Your answer should consist of the lines in the following data that contain "nose".

##### Recorded data #####

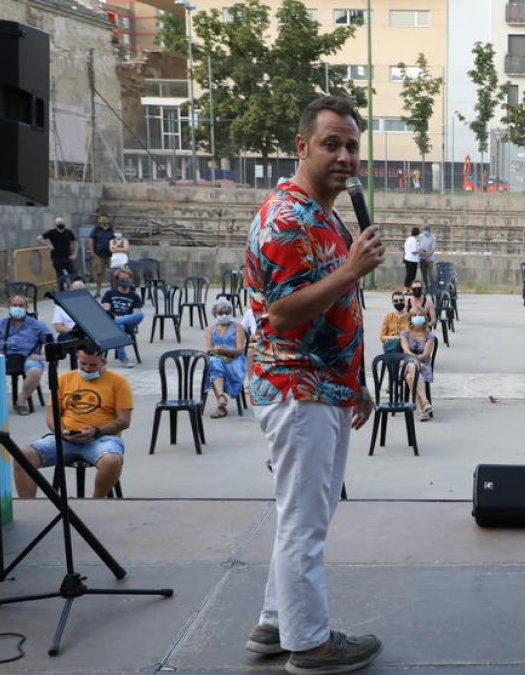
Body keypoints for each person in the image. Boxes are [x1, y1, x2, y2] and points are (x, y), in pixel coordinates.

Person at [242, 95, 384, 672]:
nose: (345, 156)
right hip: (297, 388)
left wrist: (357, 380)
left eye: (351, 145)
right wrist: (352, 269)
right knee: (305, 522)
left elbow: (339, 309)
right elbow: (282, 315)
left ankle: (276, 623)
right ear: (302, 147)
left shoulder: (324, 213)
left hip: (323, 385)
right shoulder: (288, 218)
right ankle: (311, 645)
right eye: (331, 143)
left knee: (304, 515)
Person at [11, 344, 132, 499]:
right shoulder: (64, 379)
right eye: (83, 364)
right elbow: (51, 415)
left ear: (103, 361)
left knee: (112, 461)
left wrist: (96, 431)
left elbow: (123, 421)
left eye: (93, 365)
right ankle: (28, 504)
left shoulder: (118, 382)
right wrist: (61, 432)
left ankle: (97, 501)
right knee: (23, 456)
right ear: (77, 359)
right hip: (65, 437)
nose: (87, 369)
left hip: (101, 438)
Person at [0, 296, 54, 415]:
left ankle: (21, 402)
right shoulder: (1, 324)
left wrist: (42, 356)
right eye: (14, 305)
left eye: (21, 306)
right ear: (8, 307)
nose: (17, 308)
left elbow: (51, 343)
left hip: (27, 357)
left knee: (35, 371)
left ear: (26, 308)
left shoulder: (37, 324)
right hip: (4, 357)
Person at [205, 298, 247, 419]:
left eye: (227, 313)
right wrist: (216, 350)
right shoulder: (209, 329)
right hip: (217, 359)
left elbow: (240, 350)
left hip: (235, 360)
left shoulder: (237, 327)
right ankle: (221, 399)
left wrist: (225, 350)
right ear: (215, 314)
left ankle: (221, 404)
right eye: (221, 313)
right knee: (214, 361)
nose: (224, 315)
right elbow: (208, 350)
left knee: (214, 365)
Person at [100, 268, 144, 368]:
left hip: (128, 321)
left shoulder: (134, 296)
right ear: (117, 281)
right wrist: (112, 316)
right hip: (115, 320)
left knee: (140, 315)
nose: (125, 281)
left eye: (127, 278)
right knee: (119, 326)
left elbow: (136, 312)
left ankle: (117, 321)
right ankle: (123, 359)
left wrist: (122, 318)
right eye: (122, 279)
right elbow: (106, 309)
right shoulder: (110, 293)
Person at [400, 306, 436, 421]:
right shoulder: (404, 334)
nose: (418, 318)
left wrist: (416, 361)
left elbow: (426, 354)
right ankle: (425, 401)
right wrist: (415, 361)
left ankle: (421, 410)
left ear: (425, 318)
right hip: (408, 363)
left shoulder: (429, 335)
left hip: (423, 365)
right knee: (412, 366)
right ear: (410, 319)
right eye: (415, 316)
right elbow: (406, 351)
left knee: (410, 376)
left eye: (420, 315)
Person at [38, 217, 78, 287]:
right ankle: (61, 291)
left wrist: (75, 253)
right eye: (59, 223)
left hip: (67, 257)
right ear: (56, 224)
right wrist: (49, 245)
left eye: (62, 222)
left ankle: (74, 288)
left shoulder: (68, 232)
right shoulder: (52, 232)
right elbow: (39, 238)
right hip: (56, 257)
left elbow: (75, 241)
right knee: (60, 275)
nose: (61, 224)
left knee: (73, 274)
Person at [88, 213, 116, 294]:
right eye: (101, 219)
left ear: (108, 219)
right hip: (99, 255)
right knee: (99, 273)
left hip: (111, 255)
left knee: (113, 273)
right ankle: (98, 290)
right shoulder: (96, 229)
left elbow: (117, 239)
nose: (103, 220)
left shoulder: (112, 229)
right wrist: (92, 252)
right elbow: (91, 241)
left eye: (105, 219)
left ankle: (113, 289)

#####

**Response area**
nose: (345, 156)
nose: (87, 369)
nose: (17, 308)
nose: (224, 315)
nose: (125, 281)
nose: (418, 318)
nose: (61, 224)
nose: (103, 220)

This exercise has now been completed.